▶ _TEXT BLOCK_
◇ ◇ ◇ ◇ ◇

Coca-Cola trials recycled marine plastic for beverage packaging

Kate Bertrand Connolly, Freelance Writer

November 13, 2019

4 Min Read
Coca-Cola trials recycled marine plastic for beverage packaging
Producing 300 bottles made with 25% recycled plastic collected from marine cleanups gives Coca-Cola proof of concept that the recycling technology works and can be scaled in the future for wider use.

The Coca-Cola Co., as part of its sustainable packaging focus, recently proved that plastic fished from waterways and plucked from beaches can be recycled into bottles suitable for soft drinks.

The company last month announced production of a sample quantity of polyethylene terephthalate (PET) bottles containing 25% recycled marine plastic—purportedly the first food-grade bottles produced using this kind of post-consumer recycled material.

The 300 sample marine bottles exemplify a closed-loop system for transforming previously unrecyclable PET back into food/beverage packaging, and the Coca-Cola project provides proof of concept for the approach.

To retrieve marine plastic and recycle it into resin for the sample bottles, Coca-Cola partnered with Ioniqa Technologies, based in the Netherlands; Indorama Ventures, in Thailand; and Spain’s Mares Circulares (Circular Seas) marine-debris collection/recycling collaboration.

Mares Circulares, which is partially funded by The Coca-Cola Foundation, collected post-consumer plastic for the project from the Mediterranean Sea and beaches. Volunteers helped clean up 84 beaches in Spain and Portugal, and fisherman from 12 ports removed marine waste from the water.

Ioniqa used its proprietary “enhanced recycling” method to break down the marine plastic into its molecular building blocks. With Ioniqa’s technology, waste plastic is physically shredded, and the pieces are placed in a chemical solution that purifies and depolymerizes the plastic.

◇ ◇ ◇ ◇ ◇

▶ _Extracted records_

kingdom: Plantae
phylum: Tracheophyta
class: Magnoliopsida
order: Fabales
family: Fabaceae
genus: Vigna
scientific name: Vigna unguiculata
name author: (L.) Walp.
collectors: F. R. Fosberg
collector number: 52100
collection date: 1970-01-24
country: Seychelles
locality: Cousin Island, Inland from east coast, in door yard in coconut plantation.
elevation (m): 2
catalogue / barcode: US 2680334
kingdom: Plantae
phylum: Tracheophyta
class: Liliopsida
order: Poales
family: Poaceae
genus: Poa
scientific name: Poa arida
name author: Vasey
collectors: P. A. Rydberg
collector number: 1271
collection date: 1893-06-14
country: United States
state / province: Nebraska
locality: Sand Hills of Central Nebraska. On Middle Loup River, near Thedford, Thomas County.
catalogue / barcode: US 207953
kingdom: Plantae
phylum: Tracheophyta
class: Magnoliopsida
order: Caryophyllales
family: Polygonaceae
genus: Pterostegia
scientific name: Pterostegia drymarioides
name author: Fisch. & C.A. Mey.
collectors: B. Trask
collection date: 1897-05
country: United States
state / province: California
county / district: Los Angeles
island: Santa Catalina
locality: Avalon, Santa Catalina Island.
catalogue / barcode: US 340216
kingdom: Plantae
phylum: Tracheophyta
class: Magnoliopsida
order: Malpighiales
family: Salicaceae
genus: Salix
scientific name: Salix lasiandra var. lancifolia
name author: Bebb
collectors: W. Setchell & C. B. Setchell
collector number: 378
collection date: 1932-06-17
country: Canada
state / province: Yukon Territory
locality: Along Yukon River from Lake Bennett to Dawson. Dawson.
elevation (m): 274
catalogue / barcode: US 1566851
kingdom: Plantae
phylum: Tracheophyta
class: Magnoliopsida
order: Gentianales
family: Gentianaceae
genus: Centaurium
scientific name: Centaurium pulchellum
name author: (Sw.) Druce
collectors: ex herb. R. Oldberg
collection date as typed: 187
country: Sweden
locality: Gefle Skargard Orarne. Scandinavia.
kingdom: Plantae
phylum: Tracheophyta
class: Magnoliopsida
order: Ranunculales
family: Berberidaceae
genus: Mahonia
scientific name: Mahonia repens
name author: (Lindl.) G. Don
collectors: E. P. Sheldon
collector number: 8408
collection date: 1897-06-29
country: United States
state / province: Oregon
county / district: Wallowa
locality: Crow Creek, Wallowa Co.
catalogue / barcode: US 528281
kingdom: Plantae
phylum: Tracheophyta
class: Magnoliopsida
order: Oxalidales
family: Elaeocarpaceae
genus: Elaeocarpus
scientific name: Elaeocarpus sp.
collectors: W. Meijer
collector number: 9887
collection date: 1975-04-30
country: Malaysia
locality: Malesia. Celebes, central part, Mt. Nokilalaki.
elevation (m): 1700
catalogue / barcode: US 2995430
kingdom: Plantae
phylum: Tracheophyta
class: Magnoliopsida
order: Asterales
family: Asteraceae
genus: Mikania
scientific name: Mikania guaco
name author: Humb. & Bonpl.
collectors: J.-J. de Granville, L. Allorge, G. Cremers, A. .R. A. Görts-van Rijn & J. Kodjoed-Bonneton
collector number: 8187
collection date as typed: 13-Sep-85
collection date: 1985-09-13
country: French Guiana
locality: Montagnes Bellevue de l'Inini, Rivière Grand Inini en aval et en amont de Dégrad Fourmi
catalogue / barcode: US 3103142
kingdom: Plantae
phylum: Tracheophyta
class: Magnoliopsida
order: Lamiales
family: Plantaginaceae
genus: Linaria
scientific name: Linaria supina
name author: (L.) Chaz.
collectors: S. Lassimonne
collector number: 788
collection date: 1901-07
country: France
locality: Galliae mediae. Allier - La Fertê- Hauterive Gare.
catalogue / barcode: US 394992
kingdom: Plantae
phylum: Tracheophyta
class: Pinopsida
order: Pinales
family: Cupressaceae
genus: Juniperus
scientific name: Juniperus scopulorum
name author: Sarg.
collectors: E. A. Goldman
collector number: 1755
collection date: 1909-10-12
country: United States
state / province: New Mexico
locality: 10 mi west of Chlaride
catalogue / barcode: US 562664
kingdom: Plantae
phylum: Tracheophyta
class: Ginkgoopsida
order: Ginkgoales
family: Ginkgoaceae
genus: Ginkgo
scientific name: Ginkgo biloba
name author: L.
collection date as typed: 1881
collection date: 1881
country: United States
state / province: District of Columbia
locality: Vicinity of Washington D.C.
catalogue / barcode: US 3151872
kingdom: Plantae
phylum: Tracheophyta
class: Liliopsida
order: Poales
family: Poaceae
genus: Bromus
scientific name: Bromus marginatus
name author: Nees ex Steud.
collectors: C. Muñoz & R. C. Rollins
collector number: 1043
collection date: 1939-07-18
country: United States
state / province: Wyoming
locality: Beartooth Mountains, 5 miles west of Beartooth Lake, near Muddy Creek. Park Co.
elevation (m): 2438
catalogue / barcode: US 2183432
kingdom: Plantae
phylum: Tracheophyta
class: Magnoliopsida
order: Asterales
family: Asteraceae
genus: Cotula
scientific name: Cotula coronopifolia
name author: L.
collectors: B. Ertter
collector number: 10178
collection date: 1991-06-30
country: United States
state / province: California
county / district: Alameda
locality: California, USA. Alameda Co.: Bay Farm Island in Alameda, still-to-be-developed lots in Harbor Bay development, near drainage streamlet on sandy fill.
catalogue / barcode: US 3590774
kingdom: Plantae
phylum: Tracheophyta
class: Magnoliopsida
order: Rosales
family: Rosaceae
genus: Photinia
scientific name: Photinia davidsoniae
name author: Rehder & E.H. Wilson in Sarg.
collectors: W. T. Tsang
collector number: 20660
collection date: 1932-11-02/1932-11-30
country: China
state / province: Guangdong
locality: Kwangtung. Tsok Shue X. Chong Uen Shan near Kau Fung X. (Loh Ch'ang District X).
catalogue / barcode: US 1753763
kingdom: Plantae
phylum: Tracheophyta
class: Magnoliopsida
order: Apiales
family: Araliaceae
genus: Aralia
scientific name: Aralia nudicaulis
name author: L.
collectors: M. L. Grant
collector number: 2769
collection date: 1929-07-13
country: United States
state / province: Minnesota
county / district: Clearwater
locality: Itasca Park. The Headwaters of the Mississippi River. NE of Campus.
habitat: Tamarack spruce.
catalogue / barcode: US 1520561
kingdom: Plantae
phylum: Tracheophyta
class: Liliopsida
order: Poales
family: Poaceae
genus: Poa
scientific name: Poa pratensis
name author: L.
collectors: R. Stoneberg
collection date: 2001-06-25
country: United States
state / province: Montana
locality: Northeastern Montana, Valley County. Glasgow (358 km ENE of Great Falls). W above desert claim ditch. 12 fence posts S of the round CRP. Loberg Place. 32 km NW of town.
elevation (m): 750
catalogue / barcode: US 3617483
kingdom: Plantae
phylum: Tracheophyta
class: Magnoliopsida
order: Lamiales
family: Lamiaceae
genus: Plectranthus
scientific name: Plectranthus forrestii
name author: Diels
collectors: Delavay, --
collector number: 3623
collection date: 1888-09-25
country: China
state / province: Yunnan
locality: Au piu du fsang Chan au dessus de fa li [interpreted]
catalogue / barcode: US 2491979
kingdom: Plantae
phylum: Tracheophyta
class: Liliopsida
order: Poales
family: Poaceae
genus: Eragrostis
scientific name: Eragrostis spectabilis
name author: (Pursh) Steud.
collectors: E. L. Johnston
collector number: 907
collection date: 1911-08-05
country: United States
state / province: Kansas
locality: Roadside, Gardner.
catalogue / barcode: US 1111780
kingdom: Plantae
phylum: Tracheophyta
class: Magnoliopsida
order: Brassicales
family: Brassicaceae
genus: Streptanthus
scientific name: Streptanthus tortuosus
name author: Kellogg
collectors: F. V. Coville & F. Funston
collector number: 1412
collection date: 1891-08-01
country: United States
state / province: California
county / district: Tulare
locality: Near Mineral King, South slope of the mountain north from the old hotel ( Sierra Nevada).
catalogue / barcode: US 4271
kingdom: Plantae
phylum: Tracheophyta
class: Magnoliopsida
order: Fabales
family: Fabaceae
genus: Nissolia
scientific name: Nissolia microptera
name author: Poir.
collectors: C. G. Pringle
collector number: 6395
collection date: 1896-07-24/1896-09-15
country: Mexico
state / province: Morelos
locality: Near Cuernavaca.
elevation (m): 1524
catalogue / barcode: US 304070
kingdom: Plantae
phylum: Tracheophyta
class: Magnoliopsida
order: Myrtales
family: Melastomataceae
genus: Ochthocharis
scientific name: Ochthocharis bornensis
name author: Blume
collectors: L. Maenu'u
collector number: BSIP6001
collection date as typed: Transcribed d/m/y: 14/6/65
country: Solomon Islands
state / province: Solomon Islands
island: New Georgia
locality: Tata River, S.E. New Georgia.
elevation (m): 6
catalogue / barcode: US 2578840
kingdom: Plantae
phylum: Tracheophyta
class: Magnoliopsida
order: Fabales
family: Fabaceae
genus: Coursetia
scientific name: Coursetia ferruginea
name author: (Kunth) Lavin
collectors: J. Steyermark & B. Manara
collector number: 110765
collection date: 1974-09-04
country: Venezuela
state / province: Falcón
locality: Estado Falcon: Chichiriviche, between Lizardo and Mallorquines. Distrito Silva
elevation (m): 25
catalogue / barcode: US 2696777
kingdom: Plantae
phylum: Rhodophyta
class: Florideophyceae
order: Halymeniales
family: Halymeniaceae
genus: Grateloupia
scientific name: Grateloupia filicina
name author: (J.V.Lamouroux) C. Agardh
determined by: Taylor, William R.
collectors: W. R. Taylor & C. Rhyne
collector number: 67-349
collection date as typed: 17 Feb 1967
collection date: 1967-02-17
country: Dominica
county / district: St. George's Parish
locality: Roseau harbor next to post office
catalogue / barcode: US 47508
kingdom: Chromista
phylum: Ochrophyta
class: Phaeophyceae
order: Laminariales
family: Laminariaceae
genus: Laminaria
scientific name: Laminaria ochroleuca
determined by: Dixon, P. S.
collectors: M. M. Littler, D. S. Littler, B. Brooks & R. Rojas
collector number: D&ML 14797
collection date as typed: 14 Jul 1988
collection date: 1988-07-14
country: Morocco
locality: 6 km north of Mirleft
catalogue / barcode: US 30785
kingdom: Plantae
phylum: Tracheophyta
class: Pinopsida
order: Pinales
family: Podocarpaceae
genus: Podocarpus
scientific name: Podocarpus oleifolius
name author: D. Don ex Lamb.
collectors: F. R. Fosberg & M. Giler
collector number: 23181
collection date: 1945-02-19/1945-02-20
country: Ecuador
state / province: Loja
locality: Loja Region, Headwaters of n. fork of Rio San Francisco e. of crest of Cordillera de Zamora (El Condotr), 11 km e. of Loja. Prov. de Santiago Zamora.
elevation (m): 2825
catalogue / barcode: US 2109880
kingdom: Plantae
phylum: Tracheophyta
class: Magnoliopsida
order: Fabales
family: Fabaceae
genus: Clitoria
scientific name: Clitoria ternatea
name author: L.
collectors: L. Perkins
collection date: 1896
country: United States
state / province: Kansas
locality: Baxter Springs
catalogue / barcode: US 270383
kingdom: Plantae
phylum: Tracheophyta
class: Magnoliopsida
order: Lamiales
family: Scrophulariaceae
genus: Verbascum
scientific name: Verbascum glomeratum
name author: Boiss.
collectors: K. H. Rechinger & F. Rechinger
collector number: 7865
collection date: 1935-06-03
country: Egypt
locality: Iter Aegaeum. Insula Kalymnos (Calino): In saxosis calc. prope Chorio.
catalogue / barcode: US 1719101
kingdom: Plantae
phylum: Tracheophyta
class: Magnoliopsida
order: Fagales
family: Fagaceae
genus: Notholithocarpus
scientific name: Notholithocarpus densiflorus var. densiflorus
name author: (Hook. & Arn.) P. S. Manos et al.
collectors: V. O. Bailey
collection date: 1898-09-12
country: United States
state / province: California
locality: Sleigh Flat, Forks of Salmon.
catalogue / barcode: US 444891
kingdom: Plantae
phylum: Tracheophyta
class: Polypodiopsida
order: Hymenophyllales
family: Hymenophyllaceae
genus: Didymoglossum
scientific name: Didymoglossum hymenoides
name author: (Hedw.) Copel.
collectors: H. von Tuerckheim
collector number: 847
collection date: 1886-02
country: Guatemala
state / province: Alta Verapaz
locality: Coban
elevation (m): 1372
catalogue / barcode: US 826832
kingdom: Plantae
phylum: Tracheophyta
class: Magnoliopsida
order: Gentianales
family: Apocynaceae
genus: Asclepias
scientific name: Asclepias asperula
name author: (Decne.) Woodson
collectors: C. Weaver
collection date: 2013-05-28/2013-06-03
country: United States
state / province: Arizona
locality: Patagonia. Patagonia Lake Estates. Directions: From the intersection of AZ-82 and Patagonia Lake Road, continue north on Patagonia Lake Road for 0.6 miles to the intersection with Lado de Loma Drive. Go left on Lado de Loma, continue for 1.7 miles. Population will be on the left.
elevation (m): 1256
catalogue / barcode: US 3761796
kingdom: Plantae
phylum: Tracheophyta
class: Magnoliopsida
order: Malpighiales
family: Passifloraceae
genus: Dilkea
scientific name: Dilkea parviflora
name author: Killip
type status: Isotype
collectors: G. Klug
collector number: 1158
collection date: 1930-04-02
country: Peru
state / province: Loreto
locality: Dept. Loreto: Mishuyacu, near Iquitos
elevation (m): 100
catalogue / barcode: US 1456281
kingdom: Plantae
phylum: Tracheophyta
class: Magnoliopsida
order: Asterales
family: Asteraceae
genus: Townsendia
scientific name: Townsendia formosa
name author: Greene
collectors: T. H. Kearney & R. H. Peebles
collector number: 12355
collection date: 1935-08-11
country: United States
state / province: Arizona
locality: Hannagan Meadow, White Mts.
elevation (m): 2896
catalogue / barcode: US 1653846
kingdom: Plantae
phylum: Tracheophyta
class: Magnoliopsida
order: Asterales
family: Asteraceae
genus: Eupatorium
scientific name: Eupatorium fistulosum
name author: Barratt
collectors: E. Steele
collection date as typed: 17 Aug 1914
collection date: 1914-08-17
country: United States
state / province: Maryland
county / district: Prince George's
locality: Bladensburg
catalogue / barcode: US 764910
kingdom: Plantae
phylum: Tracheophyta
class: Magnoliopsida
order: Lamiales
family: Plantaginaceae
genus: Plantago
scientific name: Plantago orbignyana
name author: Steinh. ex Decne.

◇ ◇ ◇ ◇ ◇

▶ _PROBLEMS TO SOLVE_
1. Answer these questions using the article on Coca-Cola's marine plastic bottles:
(a) What share of the sample bottles was recycled marine plastic?
(b) In which country is Ioniqa Technologies based?
(c) How many beaches did volunteers help clean up, and in which countries?
2. Summarize the article on Coca-Cola's marine plastic bottles in two sentences.

▶ _RESULTS IN ORDER_
1.
(a) 25%
(b) The Netherlands
(c) 84 beaches, in Spain and Portugal

2. Coca-Cola produced 300 sample PET bottles made with 25% recycled marine plastic, giving it proof of concept that plastic collected from waterways and beaches can be recycled into bottles suitable for soft drinks. The company partnered with Ioniqa Technologies, Indorama Ventures and Mares Circulares, which collected the plastic from the Mediterranean Sea and beaches, and Ioniqa used its "enhanced recycling" method to break the plastic down into its molecular building blocks.